Implementing Predictive Analytics
At a high level, here are the steps to follow to implement predictive analytics.
Identify the Business Problem
The success of predictive analytics begins with ensuring that the business problem that it needs to solve is well understood. Identifying who will use the model, what problem it will solve, how will the success be measured, what decisions will this model influence etc. are few of the things to account for. To do this, the analytics team has to work closely with business partners and IT teams to develop a common vocabulary that boosts collaboration and understanding.
Build Analytical Models
For predictive analytics success, it is essential to create a scalable data model by taking a systematic approach to data management and creating data models that support reusability, repeatability, and automation. The aim is to create a high-performance analytics architecture that supports high workloads and allows faster turnaround by mining both structured and unstructured data faster.
Statistics and Analysis
Data analysis helps in identifying important and influential variables to uncover information that can have a business impact. Statistical analysis validates the assumptions and hypotheses and tests them using statistical models using different analysis processes.
Using machine learning, statistics, and artificial intelligence predictive models are created to evaluate and validate the probability of a result for a given data set.
Once the models have been created, these have to be deployed. Ideally, these models should be deployed into the operational systems to generate business value, prevent time loss, and improve the effectiveness of decision-making by integrating decision logic with analytics. The deployment architecture has to have the capability to remain in sync with the changing business environment and should enable organizations to leverage the results of these predictive models on a real-time basis.

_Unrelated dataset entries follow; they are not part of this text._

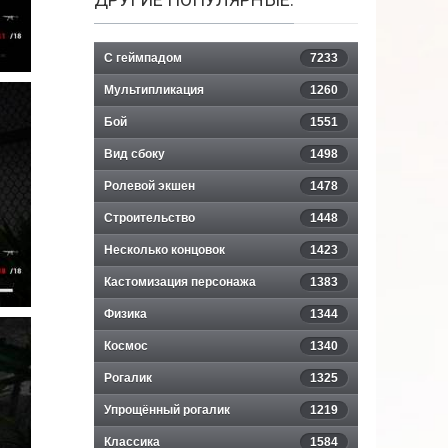
С геймпадом
7233
Мультипликация
1260
Бой
1551
Вид сбоку
1498
Ролевой экшен
1478
Строительство
1448
Несколько концовок
1423
Кастомизация персонажа
1383
Физика
1344
Космос
1340
Рогалик
1325
Упрощённый рогалик
1219
Классика
1584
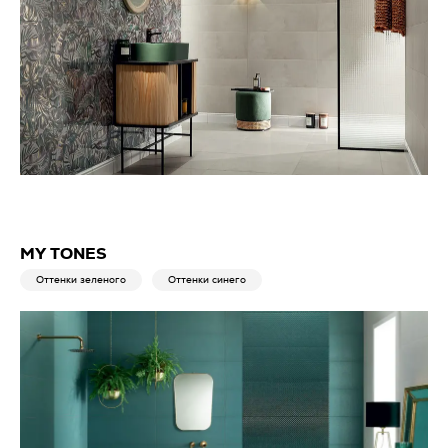
MY TONES
Оттенки зеленого
Оттенки синего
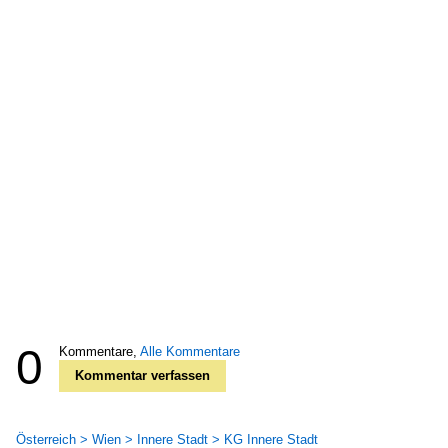
0
Kommentare,
Alle Kommentare
Kommentar verfassen
Österreich > Wien > Innere Stadt > KG Innere Stadt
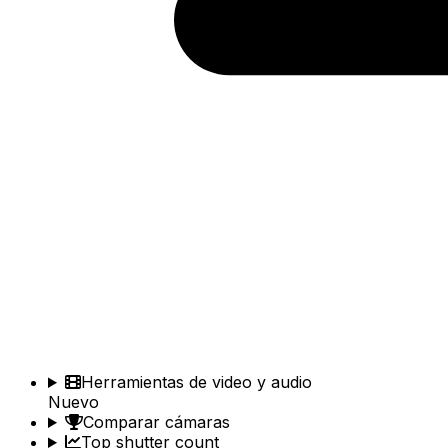
Herramientas de video y audio
Nuevo
Comparar cámaras
Top shutter count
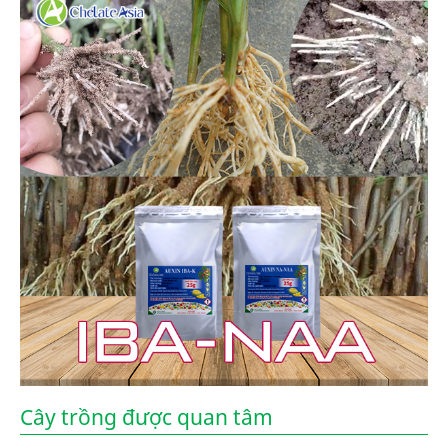
Cây trồng được quan tâm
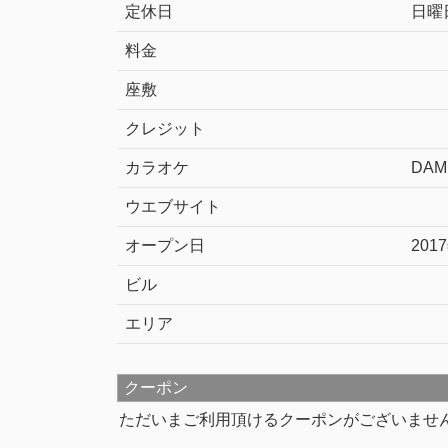
定休日
日曜
料金
座敷
クレジット
カラオケ
DAM
ウエブサイト
オープン日
201
ビル
エリア
クーポン
ただいまご利用頂けるクーポンがございませ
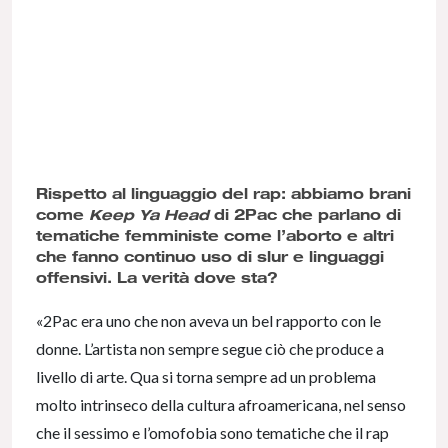
Rispetto al linguaggio del rap: abbiamo brani
come
Keep Ya Head
di 2Pac che parlano di
tematiche femministe come l’aborto e altri
che fanno continuo uso di slur e linguaggi
offensivi. La verità dove sta?
«2Pac era uno che non aveva un bel rapporto con le
donne. L’artista non sempre segue ciò che produce a
livello di arte. Qua si torna sempre ad un problema
molto intrinseco della cultura afroamericana, nel senso
che il sessimo e l’omofobia sono tematiche che il rap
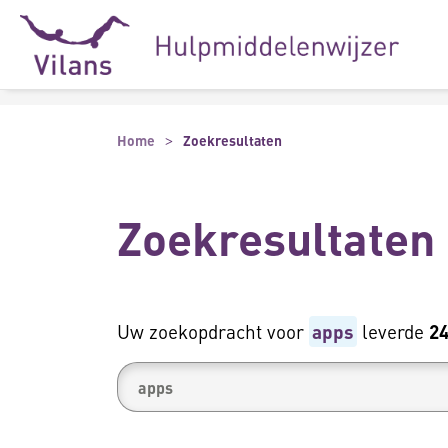
Naar hoofdinhoud
Naar footer
Home
Zoekresultaten
Zoekresultaten
Uw zoekopdracht voor
apps
leverde
2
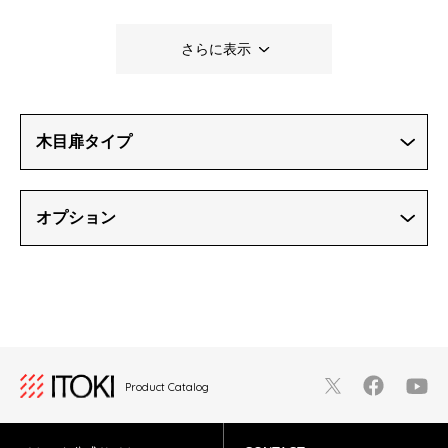
さらに表示
木目扉タイプ
オプション
Product Catalog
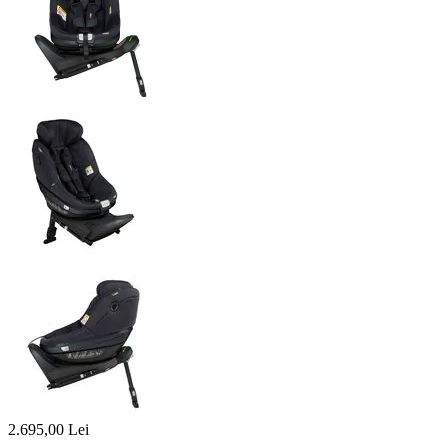
2.695,00
Lei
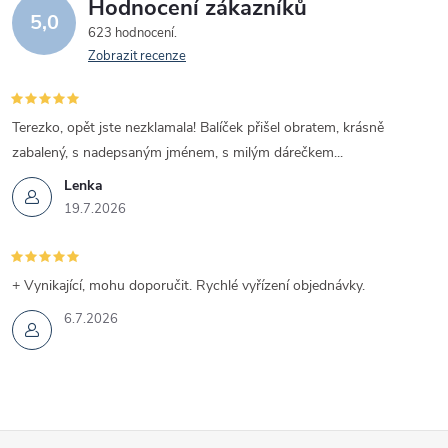
Hodnocení zákazníků
5,0
623 hodnocení
Zobrazit recenze
Terezko, opět jste nezklamala! Balíček přišel obratem, krásně
zabalený, s nadepsaným jménem, s milým dárečkem...
Lenka
19.7.2026
+ Vynikající, mohu doporučit. Rychlé vyřízení objednávky.
6.7.2026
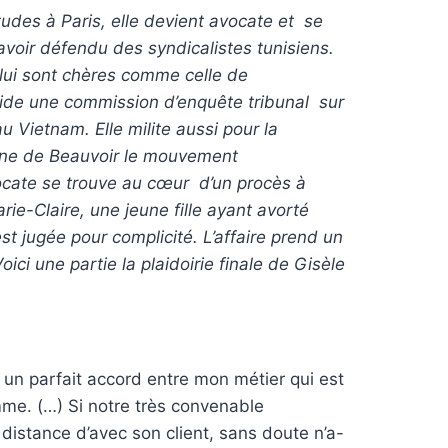
tudes à Paris, elle devient avocate et se
r avoir défendu des syndicalistes tunisiens.
 lui sont chères comme celle de
éside une commission d’enquête tribunal sur
u Vietnam. Elle milite aussi pour la
mone de Beauvoir le mouvement
vocate se trouve au cœur d’un procès à
ie-Claire, une jeune fille ayant avorté
st jugée pour complicité. L’affaire prend un
ici une partie la plaidoirie finale de Gisèle
 un parfait accord entre mon métier qui est
mme. (…) Si notre très convenable
 distance d’avec son client, sans doute n’a-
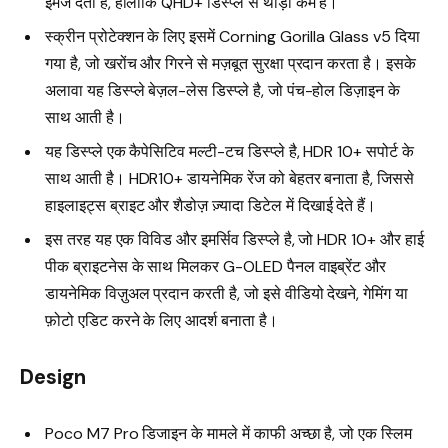
इमेज देती है, हालाँकि QHD+ डिस्प्ले से थोड़ी कम है।
स्क्रीन प्रोटेक्शन के लिए इसमें Corning Gorilla Glass v5 दिया
गया है, जो खरोंच और गिरने से मज़बूत सुरक्षा प्रदान करता है। इसके
अलावा यह डिस्प्ले बेज़ल-लेस डिस्प्ले है, जो पंच-होल डिज़ाइन के
साथ आती है।
यह डिस्प्ले एक कैपेसिटिव मल्टी-टच डिस्प्ले है, HDR 10+ सपोर्ट के
साथ आती है। HDR10+ डायनेमिक रेंज को बेहतर बनाता है, जिससे
हाइलाइट्स ब्राइट और शैडोज़ ज़्यादा डिटेल में दिखाई देते हैं।
इस तरह यह एक विविड और इमर्सिव डिस्प्ले है, जो HDR 10+ और हाई
पीक ब्राइटनेस के साथ मिलकर G-OLED पैनल वाइब्रेंट और
डायनेमिक विज़ुअल प्रदान करती है, जो इसे वीडियो देखने, गेमिंग या
फ़ोटो एडिट करने के लिए आदर्श बनाता है।
Design
Poco M7 Pro डिजाइन के मामले में काफी अच्छा है, जो एक स्लिम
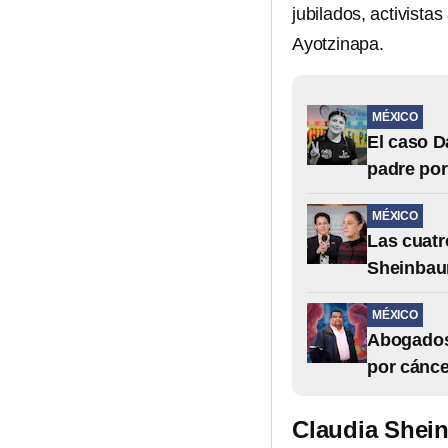
jubilados, activista
Ayotzinapa.
MÉXICO
El caso D
padre po
MÉXICO
Las cuatr
Sheinbaum
MÉXICO
Abogados 
por cánce
Claudia Shein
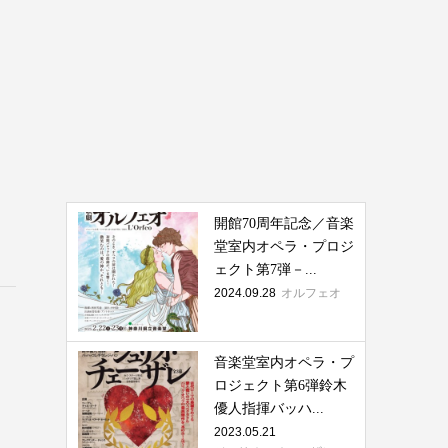
開館70周年記念／音楽
堂室内オペラ・プロジ
ェクト第7弾－...
2024.09.28
オルフェオ
音楽堂室内オペラ・プ
ロジェクト第6弾鈴木
優人指揮バッハ...
2023.05.21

It is a fact that the core of the business intelligence market is getting increasingly crowded. As organizations leveraging BI solutions search for new business differentiators, predictive analytics presents itself as that natural differentiator that helps in the evolution of BI solutions. As predictive analytics tools become more user-friendly, they can become more ready to play a pivotal role in everyday business functions. These tools can deliver insights that can resolve business uncertainties into profitable probabilities and can increase decision effectiveness and identify opportunities for growth.